■ **Exercice 1**
Recopiez tout ce qui va de « En périodes précaires, on » jusqu'à « générer certains revenus. » dans l'extrait à lire.
■ **Exercice 2**
D'après l'extrait à lire, quelles traces la production domestique accrue laisse-t-elle dans le paysage ? Donnez-les toutes.

■ **Extrait à lire**

En périodes précaires, on observe une recrudescence et une diversification des activités économiques domestiques. Cette production domestique accrue de biens de consommation et de services laisse des traces dans le paysage : on note une intensification de l’usage du solar, une diversification des activités qui y prennent place, l’apparition de nouvelles infrastructures non permanentes, de nouveaux aménagements de l’espace extérieur et un accroissement de sa subdivision, surtout lorsque sont ajoutées des activités d’élevage. Ainsi, par exemple, dans des parties de cour arrière laissées à l’abandon depuis les années 1980, on peut dorénavant voir s’ériger des poulaillers et des enclos pour les porcs susceptibles de générer certains revenus.

Plus précisément, l’investissement dans l’élevage de porcs possède l’avantage de jouer le rôle d’une « assurance » ou d’un « coussin économique » pour la maisonnée, la boucherie pouvant être reportée au moment jugé le plus opportun. Bien que le marché de vente locale soit moins en faveur des petits producteurs depuis que des firmes internationales ont conquis le marché de l’alimentation intérieure (entrevues auprès de petits producteurs de Baca, Yucatán, 2002), le sacrifice d’un animal pour célébrer des occasions spéciales permet de réduire les frais d’alimentation des convives et contribue indirectement au maintien d’un statut social conféré par les habitants des communautés (observation participante, 2001-2002).

Conclusion

Les inégalités socio-économiques dont souffre le milieu rural mexicain n’ont pas pour origine des lacunes de développement, mais plutôt un manque de politiques de développement orientées vers les petits producteurs. Ces inégalités ont été accrues par des développements subséquents, privilégiant notamment les grands propriétaires terriens aux dépens des plus petits. Une des conséquences a été la création d’un monde rural « à deux vitesses » à l’intérieur duquel les petits producteurs se sont retrouvés de plus en plus marginalisés vis-à-vis des activités du marché, ne se vouant qu’à une agriculture de subsistance sous le système de l’ejido. Seuls les agriculteurs présentant davantage de potentiel de production ont bénéficié des retombées de l’irrigation, de la mécanisation et de la révolution verte. Avec la fin de la redistribution des terres, la loi sur l’individualisation des titres de propriété et la fin des subventions à la production agricole (découlant des choix économiques faits en 1982), les petits producteurs cultivant des lots privés ou des parcelles ejidales se retrouvent sans protection économique ni sociale.

■ **Données extraites**
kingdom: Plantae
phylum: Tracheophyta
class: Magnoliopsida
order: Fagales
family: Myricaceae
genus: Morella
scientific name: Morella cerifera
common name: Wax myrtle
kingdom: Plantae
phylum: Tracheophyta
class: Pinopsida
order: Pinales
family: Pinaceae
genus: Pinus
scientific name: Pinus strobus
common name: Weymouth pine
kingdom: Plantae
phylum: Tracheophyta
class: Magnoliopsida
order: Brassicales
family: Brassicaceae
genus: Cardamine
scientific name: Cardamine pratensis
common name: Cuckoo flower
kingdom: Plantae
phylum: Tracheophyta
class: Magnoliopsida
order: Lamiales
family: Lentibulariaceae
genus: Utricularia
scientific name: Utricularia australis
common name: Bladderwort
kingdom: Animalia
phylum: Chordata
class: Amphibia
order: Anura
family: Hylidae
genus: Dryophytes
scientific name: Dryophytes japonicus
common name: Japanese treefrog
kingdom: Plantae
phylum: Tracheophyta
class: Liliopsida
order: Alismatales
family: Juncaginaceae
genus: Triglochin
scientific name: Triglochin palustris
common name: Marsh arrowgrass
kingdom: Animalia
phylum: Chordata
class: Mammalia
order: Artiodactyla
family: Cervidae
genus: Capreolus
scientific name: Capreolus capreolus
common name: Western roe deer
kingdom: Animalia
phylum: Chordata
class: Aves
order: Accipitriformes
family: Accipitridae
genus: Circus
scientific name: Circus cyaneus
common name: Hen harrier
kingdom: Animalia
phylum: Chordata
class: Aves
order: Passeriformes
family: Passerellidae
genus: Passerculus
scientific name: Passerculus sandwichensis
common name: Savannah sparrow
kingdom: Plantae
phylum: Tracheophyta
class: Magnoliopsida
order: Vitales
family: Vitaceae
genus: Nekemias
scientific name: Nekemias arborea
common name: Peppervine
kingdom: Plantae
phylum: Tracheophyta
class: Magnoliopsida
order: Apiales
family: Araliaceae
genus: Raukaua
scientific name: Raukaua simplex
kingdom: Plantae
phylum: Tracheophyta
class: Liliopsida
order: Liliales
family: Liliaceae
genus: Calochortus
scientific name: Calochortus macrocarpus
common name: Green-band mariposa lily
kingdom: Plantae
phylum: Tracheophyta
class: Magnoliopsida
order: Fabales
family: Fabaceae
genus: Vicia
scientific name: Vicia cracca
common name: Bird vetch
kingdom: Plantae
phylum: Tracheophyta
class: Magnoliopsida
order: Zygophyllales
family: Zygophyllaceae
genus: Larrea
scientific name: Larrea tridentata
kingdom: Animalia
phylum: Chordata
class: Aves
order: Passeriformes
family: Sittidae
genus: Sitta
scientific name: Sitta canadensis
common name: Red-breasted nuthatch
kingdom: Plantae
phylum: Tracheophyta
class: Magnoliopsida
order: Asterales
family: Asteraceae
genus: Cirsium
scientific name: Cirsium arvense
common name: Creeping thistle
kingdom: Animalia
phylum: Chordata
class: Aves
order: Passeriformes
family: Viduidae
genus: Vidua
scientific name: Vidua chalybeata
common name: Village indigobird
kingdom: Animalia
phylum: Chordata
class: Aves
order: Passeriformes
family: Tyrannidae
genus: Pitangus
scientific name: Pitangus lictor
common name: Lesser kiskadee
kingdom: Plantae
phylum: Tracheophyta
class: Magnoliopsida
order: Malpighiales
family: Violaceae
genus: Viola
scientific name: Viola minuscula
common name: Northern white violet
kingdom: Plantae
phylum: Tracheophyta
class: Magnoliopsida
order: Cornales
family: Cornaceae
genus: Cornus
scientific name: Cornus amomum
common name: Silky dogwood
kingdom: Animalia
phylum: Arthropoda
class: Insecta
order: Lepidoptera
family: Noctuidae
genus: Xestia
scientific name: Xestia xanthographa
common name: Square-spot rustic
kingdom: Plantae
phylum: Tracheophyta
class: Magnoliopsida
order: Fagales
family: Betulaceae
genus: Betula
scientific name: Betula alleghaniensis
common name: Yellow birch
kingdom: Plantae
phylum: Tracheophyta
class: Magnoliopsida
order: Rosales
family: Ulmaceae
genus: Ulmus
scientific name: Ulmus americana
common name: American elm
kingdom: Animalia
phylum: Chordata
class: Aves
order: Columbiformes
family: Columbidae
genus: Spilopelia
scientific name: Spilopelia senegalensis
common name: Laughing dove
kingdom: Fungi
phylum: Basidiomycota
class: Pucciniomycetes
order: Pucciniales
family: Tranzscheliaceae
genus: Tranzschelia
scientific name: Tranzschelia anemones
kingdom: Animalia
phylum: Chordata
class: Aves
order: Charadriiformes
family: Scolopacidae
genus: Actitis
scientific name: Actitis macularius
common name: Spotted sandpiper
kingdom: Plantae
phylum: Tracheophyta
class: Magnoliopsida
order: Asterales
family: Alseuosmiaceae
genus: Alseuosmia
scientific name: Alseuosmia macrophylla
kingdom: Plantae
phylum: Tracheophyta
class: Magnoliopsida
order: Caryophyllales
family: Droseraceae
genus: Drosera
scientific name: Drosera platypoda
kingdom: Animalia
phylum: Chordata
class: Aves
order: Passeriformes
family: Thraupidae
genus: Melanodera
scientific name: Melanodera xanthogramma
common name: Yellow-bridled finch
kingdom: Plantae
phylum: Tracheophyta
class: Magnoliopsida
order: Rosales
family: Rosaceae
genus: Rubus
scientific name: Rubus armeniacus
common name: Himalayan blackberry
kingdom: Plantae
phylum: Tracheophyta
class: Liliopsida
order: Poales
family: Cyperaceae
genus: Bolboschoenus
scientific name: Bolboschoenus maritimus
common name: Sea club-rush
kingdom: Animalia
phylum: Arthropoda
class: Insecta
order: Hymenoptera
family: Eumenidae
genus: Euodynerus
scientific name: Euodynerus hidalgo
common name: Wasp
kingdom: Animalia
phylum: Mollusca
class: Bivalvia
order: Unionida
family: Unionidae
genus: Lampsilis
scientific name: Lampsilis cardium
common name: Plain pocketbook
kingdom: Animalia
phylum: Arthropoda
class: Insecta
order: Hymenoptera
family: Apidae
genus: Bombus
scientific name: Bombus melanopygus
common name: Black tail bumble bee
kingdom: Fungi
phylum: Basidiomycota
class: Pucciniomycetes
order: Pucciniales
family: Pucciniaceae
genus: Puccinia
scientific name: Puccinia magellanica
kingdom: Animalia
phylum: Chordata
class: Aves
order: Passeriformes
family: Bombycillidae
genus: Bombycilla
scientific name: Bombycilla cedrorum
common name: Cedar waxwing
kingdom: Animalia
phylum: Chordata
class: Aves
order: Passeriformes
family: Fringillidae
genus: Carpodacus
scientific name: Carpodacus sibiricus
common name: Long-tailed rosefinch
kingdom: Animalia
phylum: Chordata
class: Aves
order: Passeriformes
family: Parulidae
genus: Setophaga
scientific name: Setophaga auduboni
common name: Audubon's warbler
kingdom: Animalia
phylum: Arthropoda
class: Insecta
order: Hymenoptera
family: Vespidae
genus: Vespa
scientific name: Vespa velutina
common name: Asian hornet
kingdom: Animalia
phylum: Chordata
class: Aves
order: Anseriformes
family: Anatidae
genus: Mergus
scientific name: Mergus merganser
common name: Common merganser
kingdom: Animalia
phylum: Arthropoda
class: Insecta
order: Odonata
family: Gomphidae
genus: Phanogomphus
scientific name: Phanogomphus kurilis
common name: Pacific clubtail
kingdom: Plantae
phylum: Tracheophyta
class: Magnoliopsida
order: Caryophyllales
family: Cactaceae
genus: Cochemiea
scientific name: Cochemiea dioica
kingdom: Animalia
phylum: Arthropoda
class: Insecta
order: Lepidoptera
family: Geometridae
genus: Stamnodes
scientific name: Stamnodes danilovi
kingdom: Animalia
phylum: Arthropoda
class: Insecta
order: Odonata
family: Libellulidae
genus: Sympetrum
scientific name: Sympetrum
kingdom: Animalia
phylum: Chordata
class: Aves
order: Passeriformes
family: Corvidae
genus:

■ **Corrigé 1**
En périodes précaires, on observe une recrudescence et une diversification des activités économiques domestiques. Cette production domestique accrue de biens de consommation et de services laisse des traces dans le paysage : on note une intensification de l’usage du solar, une diversification des activités qui y prennent place, l’apparition de nouvelles infrastructures non permanentes, de nouveaux aménagements de l’espace extérieur et un accroissement de sa subdivision, surtout lorsque sont ajoutées des activités d’élevage. Ainsi, par exemple, dans des parties de cour arrière laissées à l’abandon depuis les années 1980, on peut dorénavant voir s’ériger des poulaillers et des enclos pour les porcs susceptibles de générer certains revenus.

■ **Corrigé 2**
- une intensification de l'usage du solar
- une diversification des activités qui y prennent place
- l'apparition de nouvelles infrastructures non permanentes
- de nouveaux aménagements de l'espace extérieur
- un accroissement de sa subdivision